For what it's worth now here's the safest method I've found for putting up and taking down ladder stands. If there's another way that's safer, I haven't figured it out yet.

Attach 2 ropes (at least twice as long as the ladder is tall) to each side of the ladder stand at the top. Crisscross the ropes around the back side of the tree as high as possible to the top of the stand. If you have a buddy with you have him wrap them around his back side keeping the rope tight while you climb up to tighten the stand or lossen it and climb down if you're taking the stand down. If you don't have a buddy with you come back to each ladder leg about 5' above the ground by a step and after having tied a loop in the rope about 2 1/2' to 3' from the leg wrap the rope around the leg, go back through the loop with the rope, come back to the leg and pull the rope tight. Then tie each rope off after it's tight.

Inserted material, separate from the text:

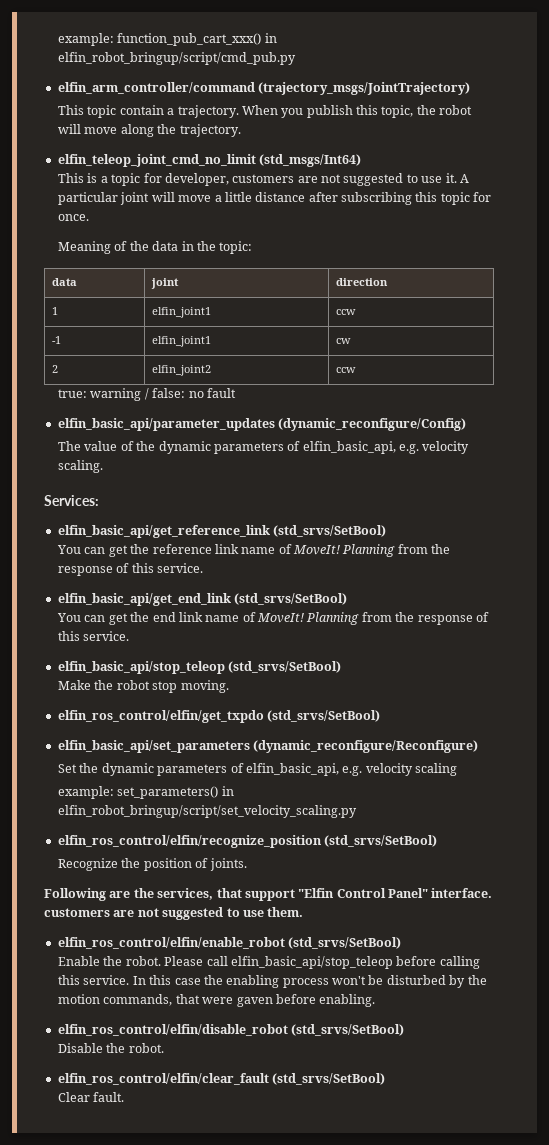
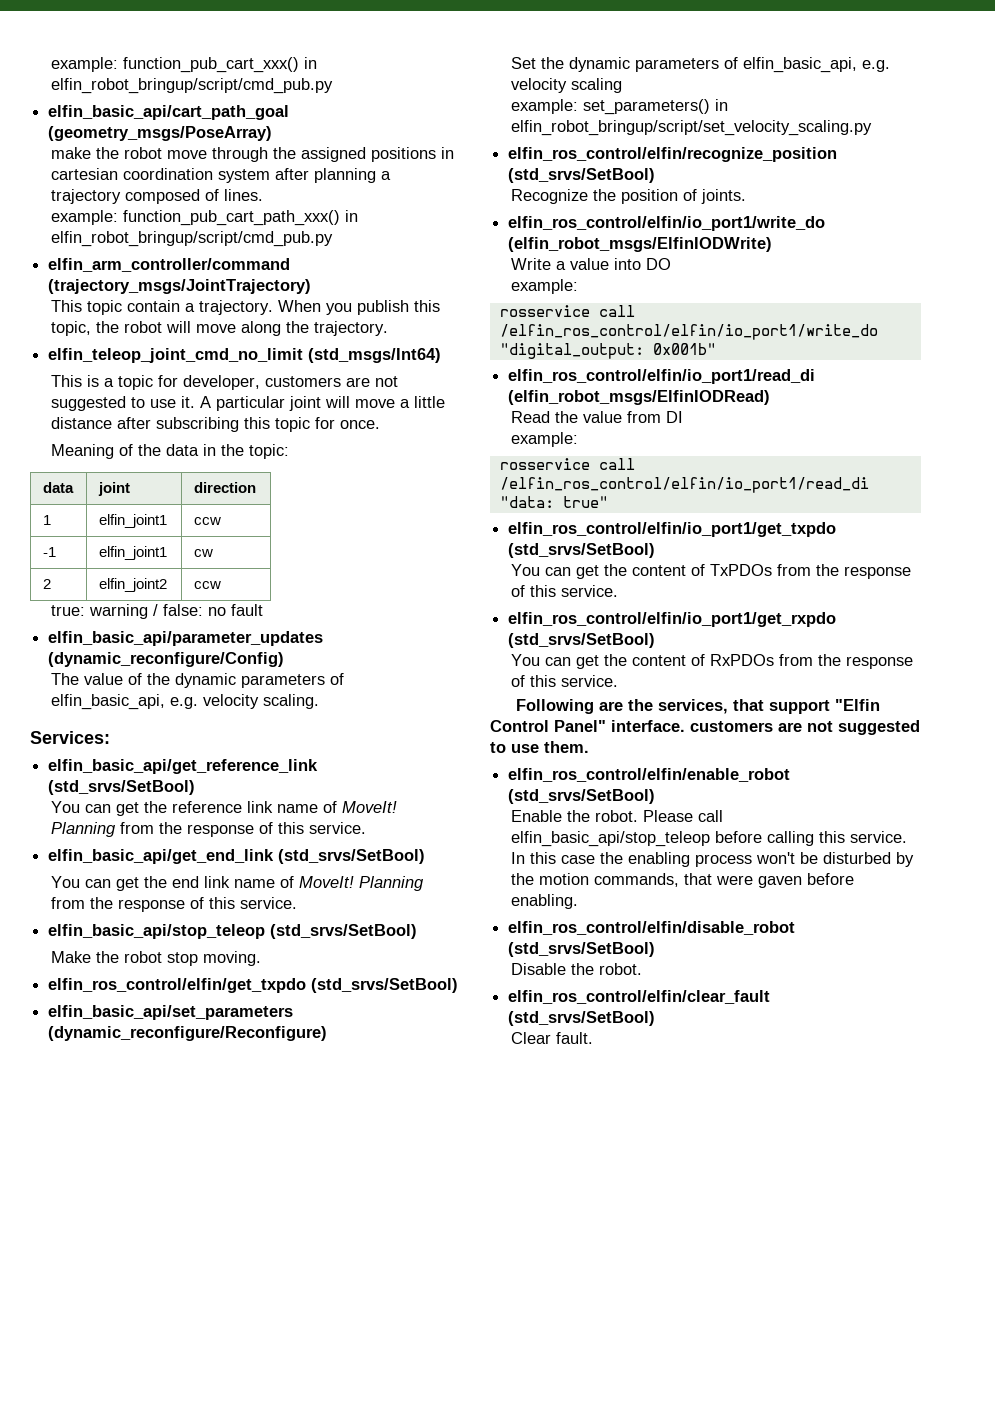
(297, 58) none -> [48,105,290,120] [48,126,273,141] [50,147,454,162] [50,168,391,183] [50,189,263,204] [50,210,358,226] [50,231,333,247] // elfin_basic_api/cart_path_goal (geometry_msgs/PoseArray) // make the robot move through the assigned positions in cartesian coordination system after planning a trajectory composed of lines. // example: function_pub_cart_path_xxx() in elfin_robot_bringup/script/cmd_pub.py
(247, 864) none -> [508,216,826,231] [508,237,773,252] [510,258,671,270] [510,279,578,294] [499,305,635,317] [499,324,878,340] [499,343,716,359] [508,369,816,384] [508,390,771,405] [510,411,683,423] [510,432,578,447] [499,458,635,470] [499,477,869,493] [499,496,608,508] [508,522,837,537] [508,543,656,558] [510,564,911,579] [510,585,618,597] [508,612,837,627] [508,633,656,648] [510,654,913,669] [510,675,618,687] // elfin_ros_control/elfin/io_port1/write_do (elfin_robot_msgs/ElfinIODWrite) // Write a value into DO // example: // rosservice call /elfin_ros_control/elfin/io_port1/write_do "digital_output: 0x001b" // elfin_ros_control/elfin/io_port1/read_di (elfin_robot_msgs/ElfinIODRead) // Read the value from DI // example: // rosservice call /elfin_ros_control/elfin/io_port1/read_di "data: true" // elfin_ros_control/elfin/io_port1/get_txpdo (std_srvs/SetBool) // You can get the content of TxPDOs from the response of this service. // elfin_ros_control/elfin/io_port1/get_rxpdo (std_srvs/SetBool) // You can get the content of RxPDOs from the response of this service.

The rope will help (in a big way) to keep the ladder stand secure against the tree while it's not otherwise secured to the tree at the top of the stand with the chain or ratchet that comes with it (if that's how it's supposed to attach to the tree).

You can also do the same crisscross secure method using 2 ratchet straps if you have 2 that are long enough to crisscross behind the tree and come back to the ladder legs.

Maybe this little bit of advice will help prevent some other accidents with preparing ladder stands to hunt in the future.